Each month we will be looking up to the moon and seeing how our current experiences stand in its wake.
February’s full moon is dubbed the snow moon and this month did not disappoint with Scotland being covered in a blanket of snow.
One of the benefits of waiting for a brew kit is that we were able to take in some pretty impressive snow views on our daily walks.
Winter wonderland or absolute pain, you decide but as it has melted and Spring flowers have started cropping up it’s time for us to leave our hibernation (lockdown allowing) and enjoy the start of Spring, the season of change.
The snow moon for farmers typically tells of the month of the year the most snow falls and how food and resources can be scarce, coming to the end of that month they are looking ahead to the wealth that Spring will bring.
We are hoping the season of change will bring a change to the UK’s blocked ports and allow our brew kit to be loaded into containers and make its long voyage to Leith Shore.
Luckily, the snow did not impede any of the brew kit preparation we had on. We had a visit from SSV Limited to help prep the space, we got our gas supply primed and ready and, as dull as this may sound, we got some impressive overhead lighting installed which should make our stainless-steel gleam.
Visualise it, sitting in our mezzanine taproom with a cold pint, overlooking our 35hl three-vessel brew kit where the magic happens.
Why do moons have names? “The early Native Americans didn’t record time using months of the Julian or Gregorian calendar.
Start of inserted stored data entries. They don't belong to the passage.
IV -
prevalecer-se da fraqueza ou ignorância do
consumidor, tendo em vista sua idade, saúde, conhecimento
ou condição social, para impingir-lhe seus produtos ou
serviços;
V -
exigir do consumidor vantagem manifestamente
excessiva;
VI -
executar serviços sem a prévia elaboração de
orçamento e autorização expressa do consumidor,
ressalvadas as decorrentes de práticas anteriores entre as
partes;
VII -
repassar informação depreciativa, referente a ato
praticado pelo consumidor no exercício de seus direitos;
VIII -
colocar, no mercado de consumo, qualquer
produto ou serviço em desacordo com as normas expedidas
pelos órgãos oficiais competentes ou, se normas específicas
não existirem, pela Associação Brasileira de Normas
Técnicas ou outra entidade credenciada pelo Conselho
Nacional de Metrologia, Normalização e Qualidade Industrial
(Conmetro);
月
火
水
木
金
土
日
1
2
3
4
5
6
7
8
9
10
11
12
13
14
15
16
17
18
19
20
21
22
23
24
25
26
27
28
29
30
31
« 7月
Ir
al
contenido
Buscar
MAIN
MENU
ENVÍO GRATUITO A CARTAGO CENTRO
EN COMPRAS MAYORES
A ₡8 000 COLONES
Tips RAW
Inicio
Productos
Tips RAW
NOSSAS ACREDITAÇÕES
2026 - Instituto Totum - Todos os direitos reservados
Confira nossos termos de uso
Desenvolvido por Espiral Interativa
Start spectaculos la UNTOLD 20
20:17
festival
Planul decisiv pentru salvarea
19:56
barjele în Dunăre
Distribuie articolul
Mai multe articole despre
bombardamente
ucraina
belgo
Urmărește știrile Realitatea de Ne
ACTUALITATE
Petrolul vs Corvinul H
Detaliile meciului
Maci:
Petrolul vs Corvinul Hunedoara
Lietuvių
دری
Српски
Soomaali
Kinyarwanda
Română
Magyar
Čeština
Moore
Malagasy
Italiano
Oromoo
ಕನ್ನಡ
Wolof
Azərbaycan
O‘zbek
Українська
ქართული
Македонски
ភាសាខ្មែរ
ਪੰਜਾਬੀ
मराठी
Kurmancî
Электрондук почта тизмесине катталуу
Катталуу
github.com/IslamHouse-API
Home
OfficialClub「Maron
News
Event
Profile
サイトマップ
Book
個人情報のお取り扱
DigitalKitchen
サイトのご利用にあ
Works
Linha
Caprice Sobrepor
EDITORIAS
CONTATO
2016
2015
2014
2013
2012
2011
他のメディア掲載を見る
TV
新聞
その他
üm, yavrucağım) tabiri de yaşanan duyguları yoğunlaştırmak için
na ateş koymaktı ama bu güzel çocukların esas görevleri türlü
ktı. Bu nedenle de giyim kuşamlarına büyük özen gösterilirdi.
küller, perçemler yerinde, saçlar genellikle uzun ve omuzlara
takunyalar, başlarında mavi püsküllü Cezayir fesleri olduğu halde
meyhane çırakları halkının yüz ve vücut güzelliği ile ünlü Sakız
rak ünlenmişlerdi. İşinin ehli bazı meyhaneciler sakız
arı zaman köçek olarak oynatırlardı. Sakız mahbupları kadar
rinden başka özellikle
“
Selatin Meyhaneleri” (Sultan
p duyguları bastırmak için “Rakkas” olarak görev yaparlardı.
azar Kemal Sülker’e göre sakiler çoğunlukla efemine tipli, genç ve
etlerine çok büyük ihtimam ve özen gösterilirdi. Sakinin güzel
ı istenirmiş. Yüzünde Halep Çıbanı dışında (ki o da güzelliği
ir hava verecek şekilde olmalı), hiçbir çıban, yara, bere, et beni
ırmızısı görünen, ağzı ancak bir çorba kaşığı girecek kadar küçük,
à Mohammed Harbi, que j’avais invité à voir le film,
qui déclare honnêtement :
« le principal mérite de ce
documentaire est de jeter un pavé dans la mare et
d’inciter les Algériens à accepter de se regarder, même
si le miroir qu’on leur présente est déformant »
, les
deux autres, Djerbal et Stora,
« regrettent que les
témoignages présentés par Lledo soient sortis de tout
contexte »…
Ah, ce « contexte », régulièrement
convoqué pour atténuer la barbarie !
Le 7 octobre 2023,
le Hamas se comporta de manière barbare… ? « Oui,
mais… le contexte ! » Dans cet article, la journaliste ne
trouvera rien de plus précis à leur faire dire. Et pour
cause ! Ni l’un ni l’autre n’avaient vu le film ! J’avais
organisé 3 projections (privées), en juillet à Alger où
Instead, tribes gave each full moon a nickname to keep track of the seasons and lunar months.” – The Telegraph
The Snow Moon will grace our skies on Friday 27th February.
BREWING BY THE MOON
Farmers grow crops, including hops and barley, by cycles of the moon, the tides are in harmony with the moon and these ingredients make our beer and our beer reflects their qualities.
Moonwake means “the moon’s reflection on a body of water”. This speaks to the brewery’s location on The Shore in Leith, Edinburgh, the importance of water as a brewing ingredient, and our beer’s reflection of our collective experience.